Эдуард VII приподнял бровь и вопросительно посмотрел на министра.

– Бурная реформаторская деятельность русского императора, – увлеченно продолжал Лансдаун, – привела к тому, что еще одна невидимая армия сформирована прямо у него под боком. Недовольные репрессиями и лишением привилегий дворяне, купцы и даже некоторая часть крестьянства, не говоря уже про интеллигенцию, традиционно настроенную оппозиционно, – все они, пользуясь некоторыми политическими послаблениями, активно сбиваются в политические антиправительственные организации, имеющие в своих рядах настоящую подпольную армию.

Глава Форин Офис скосил глаза в шпаргалку и продолжил:

– Это не менее пяти тысяч недавно уволенных офицеров. По сигналу они готовы поднять бунт на Урале, в Сибири и полностью отрезать Петербург от Владивостока. Таким образом, при отсутствии подкреплений, которые царь мог бы перебросить из европейской части России, разгром русской армии в Маньчжурии будет лишь вопросом времени…

– Хорошо, Генри, будем считать, что вы меня убедили в бедственном положении моего непутевого племянника. Но я руки не подниму, пока не пойму, как будут вести себя Франция с Германией.

– О, – самодовольно улыбнулся Лансдаун, – в Европе мы разыгрываем самую незамысловатую партию в две руки. Франции, опасающейся Германии, мы предлагаем заключить договор о взаимопомощи, который…

– Да-да, я помню, Антанта… Но почему вы так уверены, что они подпишут этот договор?

– Благодаря нам Парижу стало известно о проектируемой в Берлине войне Германии против Франции – так называемом плане Шлиффена… Пока он существует только в черновиках, но Франция уже сама торопит нас с подписанием соглашения.

– Только не говорите, Генри, что точно такой же договор вы хотите заключить с Вильгельмом…

– Нет, ваше величество, я предлагаю неформально и конфиденциально довести до кайзера, что Британия не будет иметь ничего против его территориальных приобретений на востоке, ну хотя бы в Прибалтике, густо заселенной немецкими колонистами… Что касается Франции, то требуется во всеуслышание заявить о недопустимости любого движения Германии на запад.

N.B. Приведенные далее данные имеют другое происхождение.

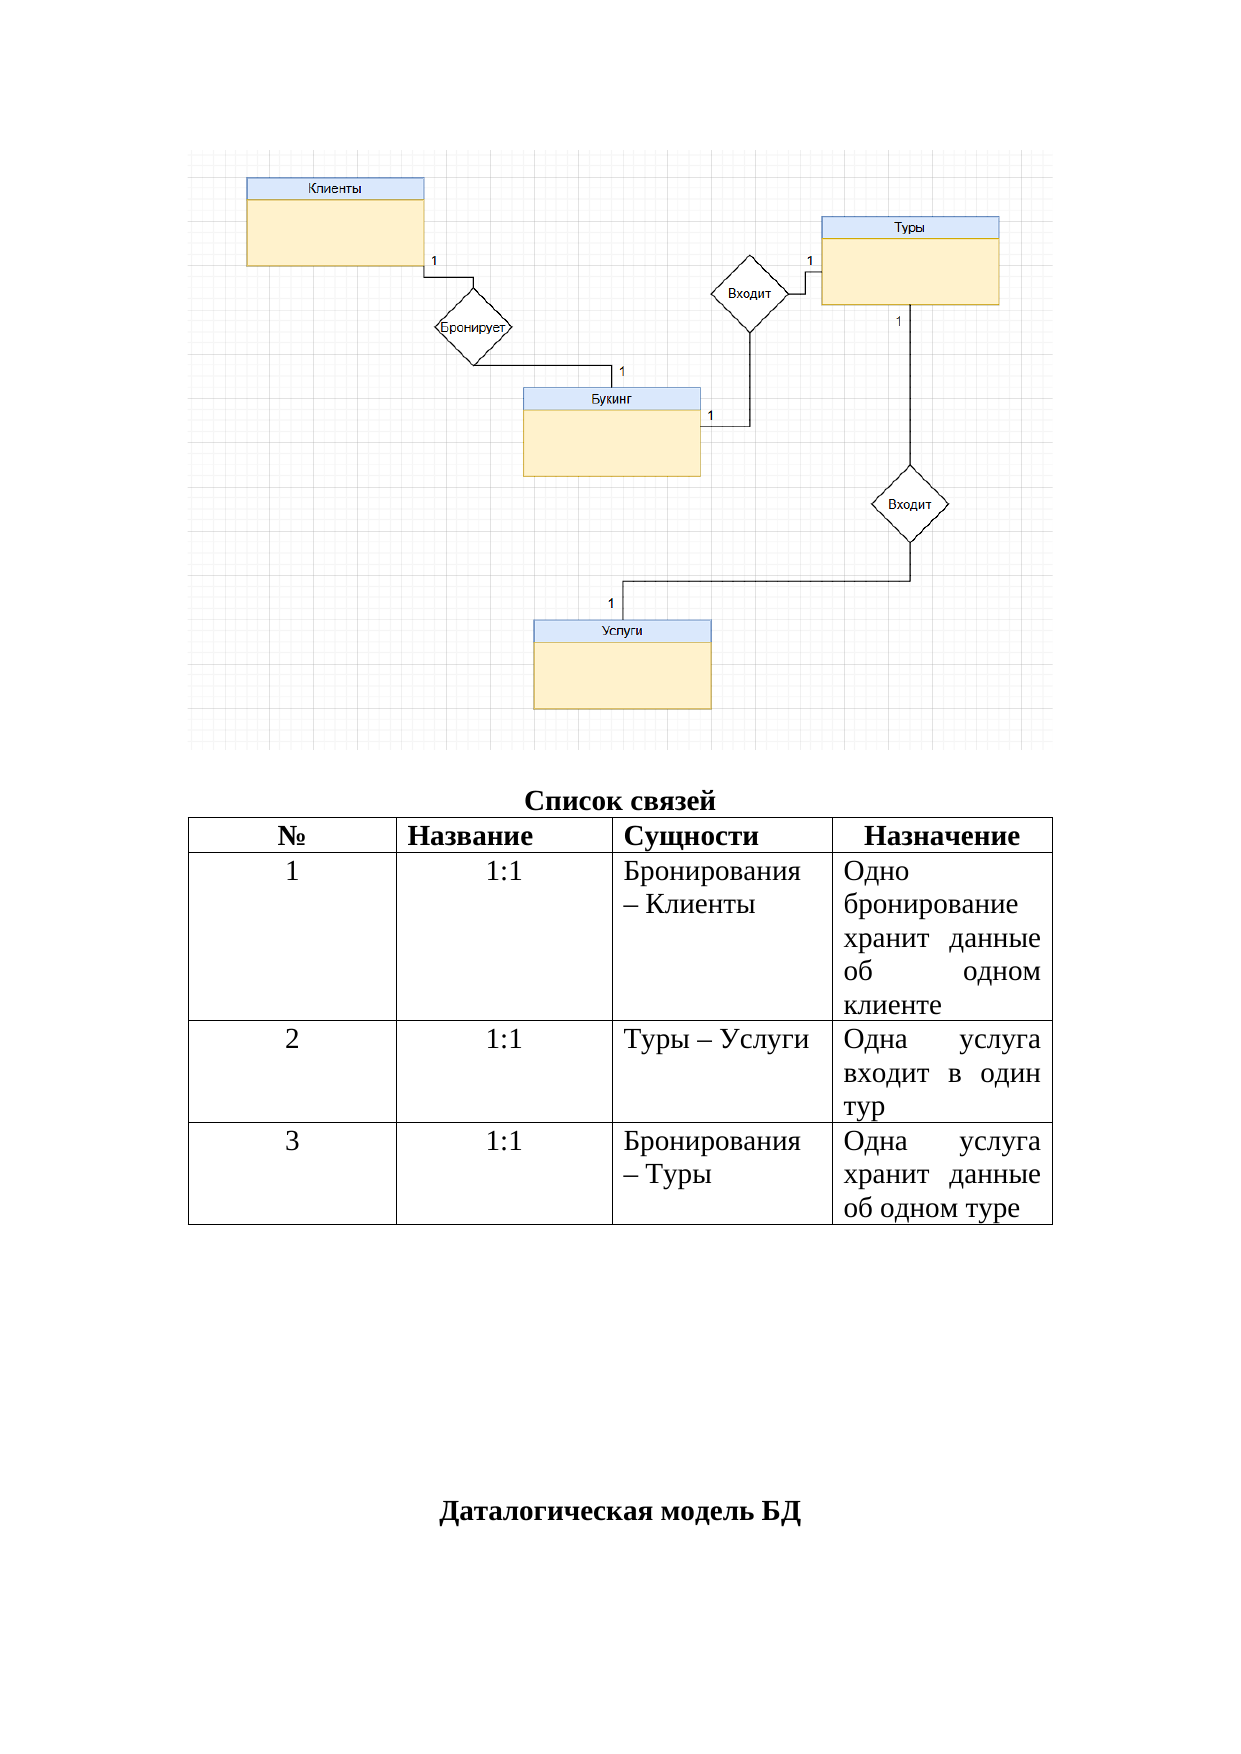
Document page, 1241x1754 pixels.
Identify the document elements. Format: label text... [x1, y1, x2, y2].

table_header № [189, 818, 396, 852]
text Список связей [187, 783, 1053, 817]
table_header Назначение [833, 818, 1052, 852]
table_cell Бронирования – Клиенты [613, 853, 832, 1020]
table_cell Одна услуга хранит данные об одном туре [833, 1123, 1052, 1224]
table_cell Одно бронирование хранит данные об одном клиенте [833, 853, 1052, 1020]
table_cell Бронирования – Туры [613, 1123, 832, 1224]
table_cell 1 [189, 853, 396, 1020]
table_header Название [397, 818, 612, 852]
table_cell 3 [189, 1123, 396, 1224]
text Даталогическая модель БД [187, 1493, 1053, 1527]
table_header Сущности [613, 818, 832, 852]
table_cell Одна услуга входит в один тур [833, 1021, 1052, 1122]
table_cell 1:1 [397, 853, 612, 1020]
picture [187, 150, 1053, 750]
table_cell 2 [189, 1021, 396, 1122]
table_cell 1:1 [397, 1123, 612, 1224]
table_cell Туры – Услуги [613, 1021, 832, 1122]
table_cell 1:1 [397, 1021, 612, 1122]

А потом также конфиденциально и неформально намекнуть Берлину, что наше негодование не будет для него излишне обременительным…

– Хорошо, Генри, пусть будет по-вашему. Подготовьте соответствующий манифест. А вы, Роберт, передайте Китченеру, что у нас нет времени и желания вести затяжные кампании. К осени все должно быть закончено!

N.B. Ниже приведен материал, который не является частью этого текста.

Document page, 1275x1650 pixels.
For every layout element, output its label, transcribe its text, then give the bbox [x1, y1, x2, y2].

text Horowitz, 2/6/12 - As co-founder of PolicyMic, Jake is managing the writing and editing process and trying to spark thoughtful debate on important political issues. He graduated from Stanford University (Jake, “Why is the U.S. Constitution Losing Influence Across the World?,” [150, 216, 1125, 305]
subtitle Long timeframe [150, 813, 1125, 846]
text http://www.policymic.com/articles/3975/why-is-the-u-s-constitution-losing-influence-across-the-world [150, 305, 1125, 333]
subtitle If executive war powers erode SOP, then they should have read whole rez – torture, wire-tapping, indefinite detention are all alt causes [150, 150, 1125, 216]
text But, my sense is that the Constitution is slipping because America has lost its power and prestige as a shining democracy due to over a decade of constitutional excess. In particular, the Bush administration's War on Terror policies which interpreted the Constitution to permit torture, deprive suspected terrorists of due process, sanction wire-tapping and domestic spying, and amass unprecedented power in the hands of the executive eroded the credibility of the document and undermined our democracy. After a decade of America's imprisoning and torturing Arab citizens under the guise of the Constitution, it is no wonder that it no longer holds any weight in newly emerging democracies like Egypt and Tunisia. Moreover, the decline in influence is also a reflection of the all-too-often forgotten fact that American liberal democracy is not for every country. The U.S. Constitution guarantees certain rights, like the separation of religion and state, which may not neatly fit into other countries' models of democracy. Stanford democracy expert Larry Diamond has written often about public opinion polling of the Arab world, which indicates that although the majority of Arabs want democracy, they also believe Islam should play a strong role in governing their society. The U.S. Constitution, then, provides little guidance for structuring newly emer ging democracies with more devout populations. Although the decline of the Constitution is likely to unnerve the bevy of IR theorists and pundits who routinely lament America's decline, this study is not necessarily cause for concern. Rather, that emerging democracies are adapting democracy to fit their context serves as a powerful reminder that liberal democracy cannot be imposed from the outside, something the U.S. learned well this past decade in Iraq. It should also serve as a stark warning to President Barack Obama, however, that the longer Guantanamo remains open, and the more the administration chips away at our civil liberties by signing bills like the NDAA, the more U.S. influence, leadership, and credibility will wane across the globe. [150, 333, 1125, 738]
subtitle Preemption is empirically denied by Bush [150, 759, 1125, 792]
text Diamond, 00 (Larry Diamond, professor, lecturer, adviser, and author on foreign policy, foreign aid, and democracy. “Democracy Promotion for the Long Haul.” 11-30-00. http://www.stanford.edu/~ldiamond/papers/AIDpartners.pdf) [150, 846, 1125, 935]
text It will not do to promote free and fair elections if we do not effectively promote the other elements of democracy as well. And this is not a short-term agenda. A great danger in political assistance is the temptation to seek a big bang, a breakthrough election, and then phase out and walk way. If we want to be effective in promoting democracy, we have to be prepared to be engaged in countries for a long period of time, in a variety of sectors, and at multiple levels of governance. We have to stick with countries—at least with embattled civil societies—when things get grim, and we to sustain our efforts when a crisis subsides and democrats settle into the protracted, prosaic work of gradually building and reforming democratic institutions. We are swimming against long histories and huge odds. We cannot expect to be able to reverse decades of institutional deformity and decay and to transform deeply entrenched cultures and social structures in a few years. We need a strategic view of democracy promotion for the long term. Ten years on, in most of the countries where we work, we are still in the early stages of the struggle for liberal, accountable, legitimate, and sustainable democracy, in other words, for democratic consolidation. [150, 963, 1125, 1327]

10 апреля 1902 года. Желтое море. Учебная эскадра Израиля

Крейсер «Африка», построенный как рейсовый пароход, успевший поработать на линии Нью-Йорк – Гавана, никогда не претендовал на роль грозы морей, даже переоборудованный на верфях Крампа и вооруженный пятью 20-калиберными шестидюймовками и шестью такими же древними противоминными 107-миллиметровыми пушками. Одинокая труба, задранный полубак и весьма скромная, всего двенадцать узлов скорость выдавали его глубоко штатскую сущность. Но зато как учебная база корабль был незаменим благодаря просторным вспомогательным помещениям и вместительным трюмам.

Именно поэтому «Африка» была выбрана в качестве базового судна для обучения израильских гардемаринов. После утомительного учебного дня их миноноски притулились к «мамаше» и, притираясь на волне к высоким бортам базового судна, дружно скрипели, жалуясь на свою миноносную судьбу.

Командно-преподавательский состав крейсера, обычно придирчивый и строгий, под вечер позволял себе расслабиться и неформально побалагурить, тем более что большинство из них были уроженцами одного южного города, о котором по всей России ходят легенды, полные неимоверной доброты и оптимизма. Сегодня, оторванные от своего привычного занятия файф-о-клок, они с тревогой вглядывались в ту сторону, где находилась Порт-Артурская крепость.

– Поднимитесь к дальномеру, поглядите, кто там бежит, Яков Самуилович.

– А смисл? Кгоме «Бугакова» там таки никто не сможет так бежать, Алексей Дмитгиевич. На полных тгидцати идет, тогопится, шо моя Циля на Пгивоз за бичками, ну и шоб увидеться со мною. Пгавда, она так бегала тгидцать лет назад, а сейчас она гогдо шествует, но я-то помню…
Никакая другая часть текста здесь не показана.